Democrat? Never heard of Robert F. Kennedy Jr.
On Tuesday, the former presidential candidate issued his latest diatribe against “the Democratic Party,” endorsing a strange linguistic tradition of those who dislike the institution. “I call it the Democrat Party. Rhetorically, it sounds better,” Donald Trump said at a rally in 2018. By “good,” he of course meant “bad,” and the following year he explained that he prefers to say it that way because “the Democrat Party doesn’t sound good.”
By removing two letters from “Democratic,” the former president is employing an irony that has been in use since at least the 1940s. For some reason, his party’s opponents decided long ago that this brutal act of syllabic negation would humiliate their opponents. Democrats don’t seem particularly devastated by this attack, but Republicans and those who support them are fixated on it. We hear this regularly from party stalwarts like J.D. Vance, Mike Johnson, and Nikki Haley, pragmatic independents like RFK Jr., and a wide range of media voices from Fox News to Infowars. Even one-time Democratic presidential candidate Tulsi Gabbard proudly wrote an op-ed last week saying she had left the Democratic Party and endorsed Trump.
But even if a misnomer doesn’t make liberals cry, it serves a purpose, says Nicole Holliday, an acting associate professor of linguistics at the University of California, Berkeley. It’s a sign of affiliation, an indicator of the media a person consumes and the politicians they listen to. She recently heard a friend commenting on “Democrat” policies and asked him why he used the word, only to find out that his friend didn’t even realize he was doing it. “Language is contagious, especially emotive political jargon,” Holliday says. “Most of the time, we don’t have the cognitive capacity to really think about every word we’re using.

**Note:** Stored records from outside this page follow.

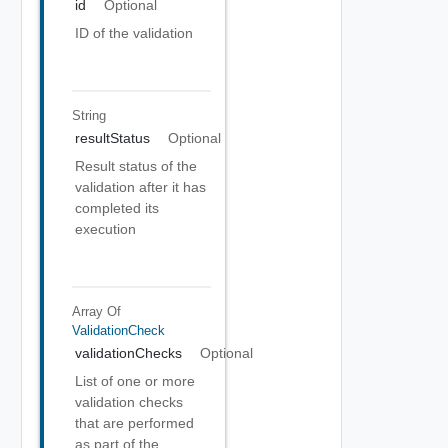
id
Optional
ID of the validation
String
resultStatus
Optional
Result status of the
validation after it has
completed its
execution
Array Of
ValidationCheck
validationChecks
Optional
List of one or more
validation checks
that are performed
as part of the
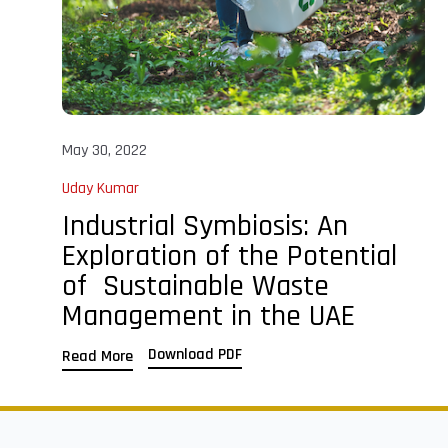
May 30, 2022
Uday Kumar
Industrial Symbiosis: An
Exploration of the Potential
of Sustainable Waste
Management in the UAE
Download PDF
Read More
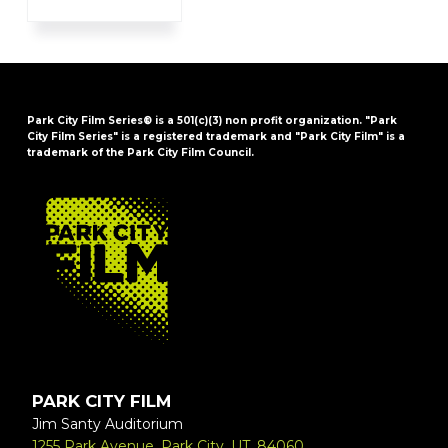
Park City Film Series® is a 501(c)(3) non profit organization. "Park
City Film Series" is a registered trademark and "Park City Film" is a
trademark of the Park City Film Council.
FOOTER
PARK CITY FILM
Jim Santy Auditorium
1255 Park Avenue, Park City, UT, 84060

We just use it because other people are.”
This lack of recognition “shows how normalized it has become,” said Larry Glickman, the Stephen and Evelyn Millman Professor of American Studies at Cornell University, who likened the term to “schoolyard taunts.” It suggests “this party is so outside the mainstream of American politics that we can’t even call them by the name they like. We refuse to give them that much respect.”
This is part of a common pattern, Holliday writes. “Intentionally calling certain people something other than their official and preferred title is a common tactic used by opponents to deliberately disrespect them.” If someone named Christopher doesn’t want to be called Chris, and you do, Holliday says, you’re clearly being disrespectful, regardless of your political stance. And Holliday and Glickman point out that a new version of the same unpleasant phenomenon is happening with the pronunciation of Kamala Harris’ first name. Nearly half of the speakers at the Republican National Convention mispronounced it, according to The Washington Post. At a July rally, Trump said he “didn’t care” if he mispronounced the word. Finally, Harris’ 6- and 8-year-old nieces and nephews felt they had to be taught a lesson at this month’s Democratic National Convention.
Such teasing may be Trump’s trademark, but its origins are a bit murky. According to Glickman, the term first gained traction in 1946, thanks to Rep. Carol Reese of B.C., who headed the Republican National Committee. Unlike Trump, Reese considered herself a liberal — at least according to the definition of the time. Still, she didn’t support the New Deal or other recent developments. He used the term to argue that what was once the Democratic Party no longer exists, having been taken over by “radicals.” In 1948, the “ic” in “Democrat” was dropped from the Republican platform, and in 1952 a newspaper columnist asked, “Who took the ‘ic’ from the party of our fathers?” Meanwhile, Sen. Joseph McCarthy also popularized the term.
Over the decades, the Democratic Party came to be associated with liberal policies, until “the slur ‘Democrat’ became an indictment on liberalism itself,” Glickman writes. The phrase was a big hit in the ’90s and 2000s, used repeatedly by Newt Gingrich, Rush Limbaugh and George W. Bush. By the next decade, Trump was obliging: “Democrats. Not Democrats. Democrats. We have to be.”
Dropping the “ic” seems to suggest the party doesn’t value democracy. But if that’s the goal, Glickman wonders, “Why not just call them the undemocratic party? As Trump once said, ‘Department of Justice.'” And as they’ve proven since 2020, democracy isn’t high on the list of Republican values. Rather, Glickman suggests, it’s about a “childish” tendency to call people by the wrong names. And, as Hendrik Herzberg wrote in The New Yorker in 2006, “it pretty much screams ‘rat.'”
So what should Democrats do? Is it time to start calling Republicans Republics, Licans, and Relics? President Harry Truman tried calling them “Publicans,” but that obviously didn’t work. It might be best to continue ignoring it, especially considering that many people don’t even know it’s an insult. Getting angry is like taking the bait. “This will be interpreted as Democrats being weak academics who don’t get a joke and are watching how heavy-handed our language is,” Holliday says.
So Democrats can allow the bullying attempts to continue. Trump and his allies clearly need to blow off steam, even if it means taking the world’s smallest, most bizarre insults.